Despite the failure of
An Evening with Richard Nixon
, much of the year had been productive. As soon as they took possession of La Rondinaia in June, Gore felt as if once again he had a home, as he had only once before felt he had, at Edgewater. Here, though, most friends had to be imported, usually for short visits, with the exception of an Englishman who lived in walking distance and who, with his dog Caligula, introduced himself soon after their arrival. A writer specializing in historical novels and books about flowers, Michael Tyler-Whittle, two years younger than Gore, had been trained in law and literature and had become an Anglican clergyman. A superb amateur botanist, he would be elected a fellow of the Linnaean Society. Deeply conservative in theology, he was an oversized, affectionate man, a lover of good food and wine, and an avid social conversationalist who thought matters of liturgy and ritual more important than considerations of personal conduct, especially sexual matters. He had faith that God would accept and forgive. Gore's sexual preferences did not distress him in the least. Recently married, he had moved in 1970 from England to the Amalfi coast, which had become the base for his ministrations to the Anglicans in the area and pastoral activities in other parts of Italy. Widely known as the “vicar of the divine coast,” he and Gore immediately took to one
another. Tyler-Whittle and Howard got along well. Soon he was a frequent visitor at La Rondinaia. Most other visitors had to come from a much greater distance, including Claire, probably exhausted by Hilly, with whom there was increasing tension. She came with her young daughter for two weeks in July 1972. “
I think you know how much
our friendship means to me,” she wrote to Gore, “and that I
do
love you. I mean that completely, and see no reason to change. We are very lucky. Few people have so much between them as we do.” Gore himself had communicated that sentiment to her and the world, without using her name, in
Two Sisters
. “
Recently I spent
an afternoon full of silences in the Protestant Cemetery,” he had written, “with someone I did not have an affair with a dozen years ago—too much silence at a crucial moment on a midnight beach, and a sense she was distracted by someone else—yet we continue to see one another year after year and affection grows, unstated and undefined and all the deeper perhaps for that…. I think how remarkably beautiful she is, as one marriage ends and another begins, and how we are once again together, in transit, emotionally. I prepare myself for the new husband, hopefully an improvement on the old.” Claire had been and continued to be a road not taken. But, as she later remarked, “it was there [that feeling with Gore]. But I was always in love with other people. I loved Gore. Very continuously. Those letters [from me to him] surprised me. No, it was never meant to come to anything.

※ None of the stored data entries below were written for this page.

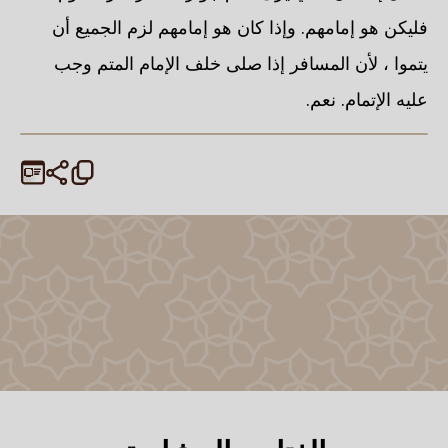
فليكن هو إمامهم. وإذا كان هو إمامهم لزم الجميع أن
يتموا ، لأن المسافر إذا صلى خلف الإمام المتم وجب
عليه الإتمام. نعم.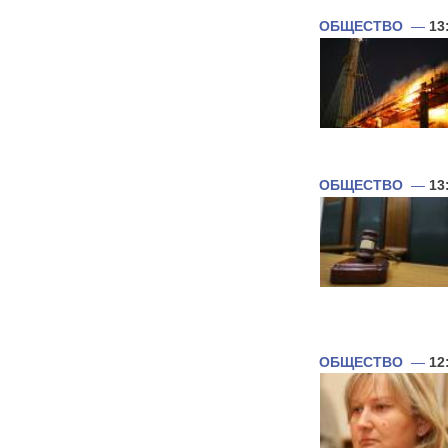
ОБЩЕСТВО
—
13
ОБЩЕСТВО
—
13
ОБЩЕСТВО
—
12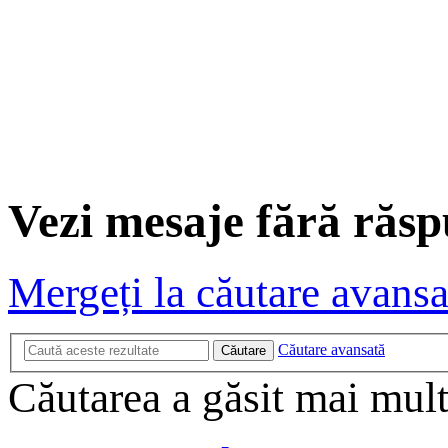
Vezi mesaje fără răs
Mergeți la căutare avansa
Căutare avansată
Căutare
Căutarea a găsit mai mult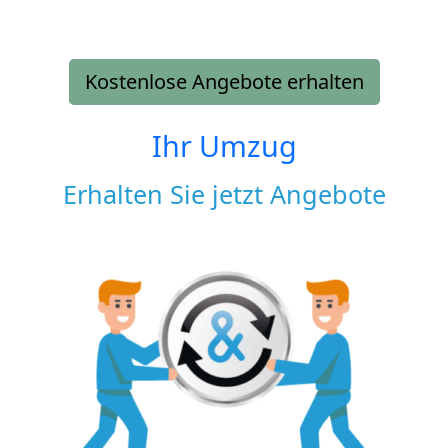
Kostenlose Angebote erhalten
Ihr Umzug
Erhalten Sie jetzt Angebote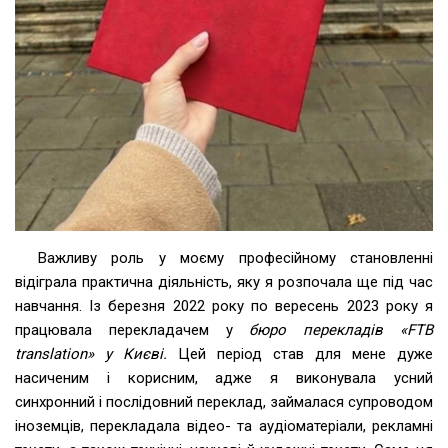
Важливу роль у моєму професійному становленні
відіграла практична діяльність, яку я розпочала ще під час
навчання. Із березня 2022 року по вересень 2023 року я
працювала перекладачем у
бюро перекладів «FTB
translation» у Києві.
Цей період став для мене дуже
насиченим і корисним, адже я виконувала усний
синхронний і послідовний переклад, займалася супроводом
іноземців, перекладала відео- та аудіоматеріали, рекламні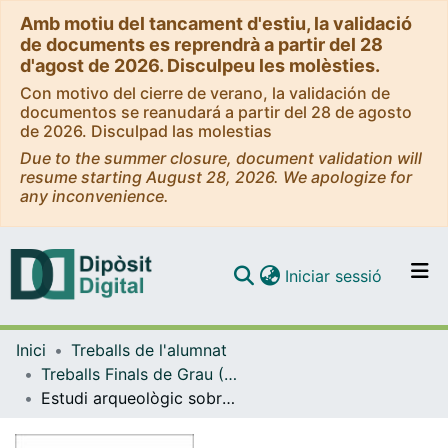
Amb motiu del tancament d'estiu, la validació
de documents es reprendrà a partir del 28
d'agost de 2026. Disculpeu les molèsties.
Con motivo del cierre de verano, la validación de
documentos se reanudará a partir del 28 de agosto
de 2026. Disculpad las molestias
Due to the summer closure, document validation will
resume starting August 28, 2026. We apologize for
any inconvenience.
(current)
Iniciar sessió
Comunitats i col·leccions
Inici
Treballs de l'alumnat
Navega per tot el DD
Treballs Finals de Grau (TFG) - Arqueologia
Com publicar
Estudi arqueològic sobre les rotes i el seu entorn immediat del Parc Natural de la Península de Llevant (Artà, Mallorca)
Contacte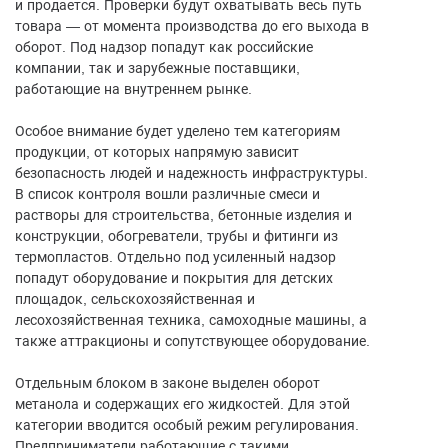
и продается. Проверки будут охватывать весь путь
товара — от момента производства до его выхода в
оборот. Под надзор попадут как российские
компании, так и зарубежные поставщики,
работающие на внутреннем рынке.
Особое внимание будет уделено тем категориям
продукции, от которых напрямую зависит
безопасность людей и надежность инфраструктуры.
В список контроля вошли различные смеси и
растворы для строительства, бетонные изделия и
конструкции, обогреватели, трубы и фитинги из
термопластов. Отдельно под усиленный надзор
попадут оборудование и покрытия для детских
площадок, сельскохозяйственная и
лесохозяйственная техника, самоходные машины, а
также аттракционы и сопутствующее оборудование.
Отдельным блоком в законе выделен оборот
метанола и содержащих его жидкостей. Для этой
категории вводится особый режим регулирования.
Предприниматели работающие с такими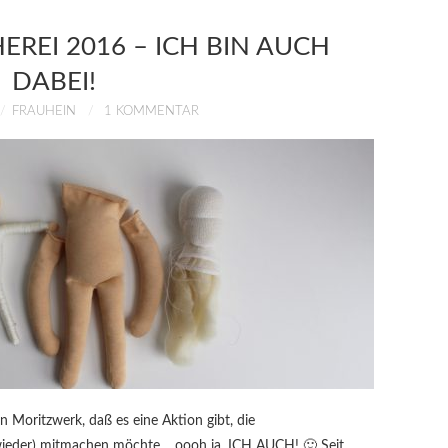
REI 2016 – ICH BIN AUCH
DABEI!
FRAUHEIN
1 KOMMENTAR
n Moritzwerk, daß es eine Aktion gibt, die
wieder) mitmachen möchte… oooh ja, ICH AUCH! 🙂 Seit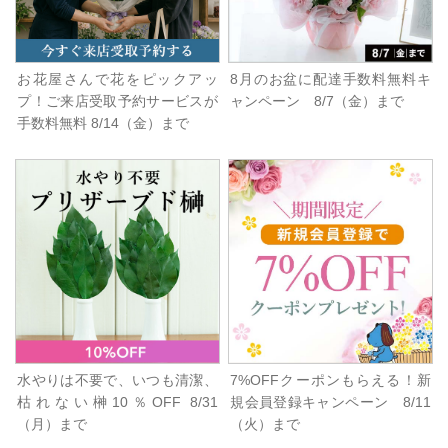
お花屋さんで花をピックアッ
8月のお盆に配達手数料無料キ
プ！ご来店受取予約サービスが
ャンペーン 8/7（金）まで
手数料無料 8/14（金）まで
水やりは不要で、いつも清潔、
7%OFFクーポンもらえる！新
枯れない榊10％OFF 8/31
規会員登録キャンペーン 8/11
（月）まで
（火）まで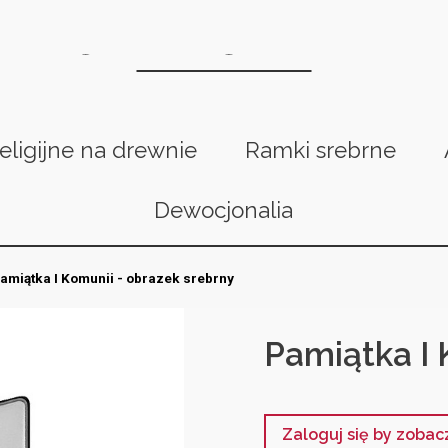
religijne na drewnie
Ramki srebrne
Dewocjonalia
amiątka I Komunii - obrazek srebrny
Pamiątka I 
Zaloguj się by zoba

When something is there like that it will always be there. I never thought it would come to anything. I don't know why. I never really knew or thought that Gore was gay…. I was so dumb in those days. Awfully dumb because he didn't stop telling everybody. Certainly in Rome I did know. Those things don't matter if you want to have a life with someone, but there was never any question about that…. We never talked about a life together.” Howard and Gore, though, did speculate then and later about what might have been. “There are many times we've spoken about what would have happened if,” Howard recalled. “And I say, ‘You really should have married Claire. She's wonderful company, and she would have fit right in here beautifully.' I'm not quite serious, you know. Gore sometimes says, ‘Yeah, it depends.' Of all the women that we do know, she would have been the best.”